Normas, Reglamentos, normativas y vigilancia, control: el Gran Hermano con todas sus posibilidades porque -se temen los profesionales de la pesca marítima- el marinero, el pescador, es considerado un incumplidor nato. Y protestan: "Somos pescadores, no delincuentes". Y el presidente de la Federación Galega de Confrarías de Pescadores, el ribeirense José Antonio Pérez Sieira, lo deja bien claro: "Los políticos hacen todo lo contrario de lo que el sector pesquero necesita. Por esto quieren acabar con nosotros".

No se descarta la huelga

El sector pesquero gallego no descarta nada. Han pedido, en carta dirigida al presidente del Gobierno, que vele por los marineros. Que se interese verdaderamente por los problemas que afectan al sector pesquero. Y la próxima semana reunirá a la comisión ejecutiva de la Federación que preside para que cada cual exponga lo que considera en torno a lo logrado con la protesta colectiva del pasado viernes y si es necesario adoptar nuevas medidas.

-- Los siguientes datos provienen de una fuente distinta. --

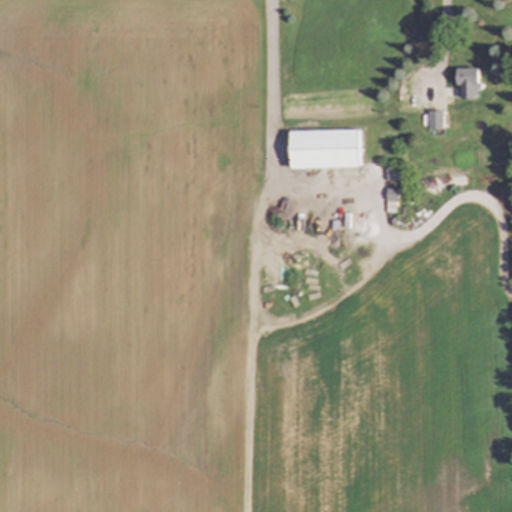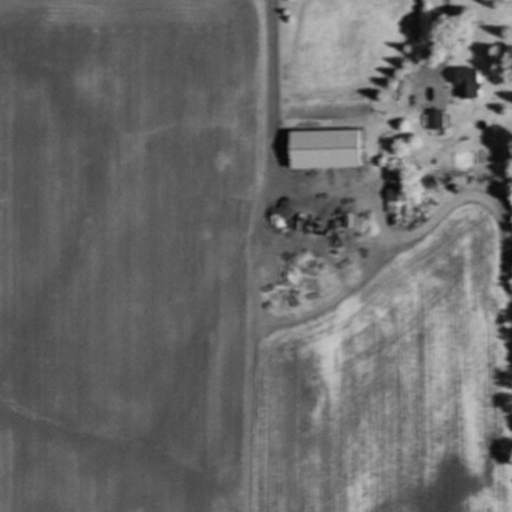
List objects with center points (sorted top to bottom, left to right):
road: (441, 44)
building: (468, 86)
building: (436, 123)
building: (324, 152)
road: (364, 201)
crop: (219, 296)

No quieren la geolocalización ya que la consideran inútil: los casi 4.000 barcos de bajura del caladero gallego faenan muy próximos a la línea de costa, agrupados en concentraciones de hasta 600 barcos. Con ello se evidencia asimismo la inutilidad de la instalación de una cámara de vídeo en embarcaciones con eslora superior a los 4 metros, muchas de las cuales ni siquiera disponen de puente en el que poder realizar anotaciones.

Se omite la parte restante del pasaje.